I did take a night train once, though, from Cairo to Luxor. It was in the middle of July, and the Ramses Train Station was hot and sticky. The Watania Sleeper Train left at 7:45 PM and arrived in Luxor at 6:15 AM, during which time you could either sleep in a narrow bunk as the train cars rocked back and forth or retire to the entertainment car, which offered traditional Egyptian belly-dancing shows (which we declined.) We were sweating profusely in shorts and t-shirts and went hunting for a place to get a drink. The tuxedoed maître d‘ appeared to be just fine as he splashed Johnny Walker Black (a perennial favourite of Middle Eastern dictators) into glasses shifting about on the polished bar. Outside the windows, miles of desert sand fell away into inky blackness. It was hypnotic if you stared at it for too long, the sand and the clacking of the rails and the motion of the train. That was before the Arab Spring, and Hosni Mubarak ruled Egypt. He’s gone now (as is his successor), but despite the chaos and the coups, you can still take the Watania Sleeper Train from Ramses Station to Luxor and be wandering the Valley of the Kings by midmorning.

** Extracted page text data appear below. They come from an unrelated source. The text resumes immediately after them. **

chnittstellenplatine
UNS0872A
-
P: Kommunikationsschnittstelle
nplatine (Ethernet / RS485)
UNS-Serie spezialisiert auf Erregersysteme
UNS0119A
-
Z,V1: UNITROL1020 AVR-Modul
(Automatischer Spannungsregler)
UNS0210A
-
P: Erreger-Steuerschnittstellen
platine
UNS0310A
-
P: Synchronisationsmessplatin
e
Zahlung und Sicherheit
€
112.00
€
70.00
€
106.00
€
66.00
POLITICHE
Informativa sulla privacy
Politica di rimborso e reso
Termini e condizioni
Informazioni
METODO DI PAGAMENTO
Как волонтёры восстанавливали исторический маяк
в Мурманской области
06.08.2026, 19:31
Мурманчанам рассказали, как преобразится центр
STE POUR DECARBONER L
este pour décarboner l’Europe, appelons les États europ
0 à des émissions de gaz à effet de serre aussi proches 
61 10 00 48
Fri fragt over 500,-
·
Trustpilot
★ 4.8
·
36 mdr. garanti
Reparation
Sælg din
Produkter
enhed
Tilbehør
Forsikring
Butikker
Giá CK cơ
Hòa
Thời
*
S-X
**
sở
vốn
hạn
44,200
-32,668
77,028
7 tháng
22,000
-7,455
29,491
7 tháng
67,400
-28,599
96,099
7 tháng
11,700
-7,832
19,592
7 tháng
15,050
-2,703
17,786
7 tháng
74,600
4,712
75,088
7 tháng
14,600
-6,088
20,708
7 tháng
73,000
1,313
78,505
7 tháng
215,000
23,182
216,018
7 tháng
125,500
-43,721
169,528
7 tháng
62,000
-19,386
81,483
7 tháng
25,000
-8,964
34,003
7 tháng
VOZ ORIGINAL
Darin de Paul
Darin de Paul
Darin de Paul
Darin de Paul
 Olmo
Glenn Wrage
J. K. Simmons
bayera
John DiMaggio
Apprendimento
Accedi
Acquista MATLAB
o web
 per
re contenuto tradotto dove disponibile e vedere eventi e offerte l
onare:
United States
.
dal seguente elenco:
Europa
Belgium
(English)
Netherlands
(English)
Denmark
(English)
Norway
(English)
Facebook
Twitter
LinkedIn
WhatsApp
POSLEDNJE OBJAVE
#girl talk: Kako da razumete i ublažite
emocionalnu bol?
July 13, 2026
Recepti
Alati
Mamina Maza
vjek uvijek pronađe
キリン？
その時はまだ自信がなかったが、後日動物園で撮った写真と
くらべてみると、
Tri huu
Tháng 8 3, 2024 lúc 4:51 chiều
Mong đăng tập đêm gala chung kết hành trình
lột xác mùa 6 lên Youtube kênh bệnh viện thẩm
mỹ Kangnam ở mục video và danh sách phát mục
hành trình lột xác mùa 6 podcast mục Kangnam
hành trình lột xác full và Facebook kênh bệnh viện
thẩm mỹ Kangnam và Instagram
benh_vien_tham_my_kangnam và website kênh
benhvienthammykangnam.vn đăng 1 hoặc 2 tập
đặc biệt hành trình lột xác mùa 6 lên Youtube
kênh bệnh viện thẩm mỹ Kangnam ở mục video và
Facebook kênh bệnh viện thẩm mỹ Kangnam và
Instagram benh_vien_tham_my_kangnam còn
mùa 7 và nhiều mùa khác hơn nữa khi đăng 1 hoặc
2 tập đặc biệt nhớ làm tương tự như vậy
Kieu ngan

In Russia I discovered that you have to be careful taking the train when you don’t speak the language. The train we took from St. Petersburg to Moscow was as comfortable as the EuroStar, but my friend and I made the mistake of waiting to book our train from Sergiyev Posad back to Moscow after a day of exploring ancient cathedrals until we were at the station. We inadvertently selected what turned out to be the cheapest option, which was both hours longer and almost spitefully uncomfortable. Whenever the locomotive screechily slowed into another station, the cars rattled back and forth on their couplers violently enough to eject you from your seat. Which wouldn’t be terrible—the seats were wooden—if the car floors were not littered with trash. A few sinister-looking fellows lit up cigarettes, and nobody stopped them. I read Pushkin and watched the dilapidated houses and thousands of black, mast-like, leafless trees thrusting through the white drifts skyward slip past. You can’t get that on a plane.
If you travel, try to take the train. Keep your smartphone in your pocket and watch people at the stations as the train doors open like mouths and vomit people out onto the platforms with their briefcases and hats and umbrellas and then swallow up the next crowd, straining to get on. Try to get a window seat, and watch for the things you’ll never see from the street: The abandoned, rusting railway yards; the clothing-festooned back balconies of old tenement housing complexes; the graffiti in the tunnels; the back alleys that seem dimly lit and oddly inviting in the middle of the day. Watch for the children who are watching for the trains to whip past; the old folks who have seen so many thousands of them pound past that they don’t even notice; the ponds filled with waterfowl.
If you do, you’ll find yourself loving trains, too.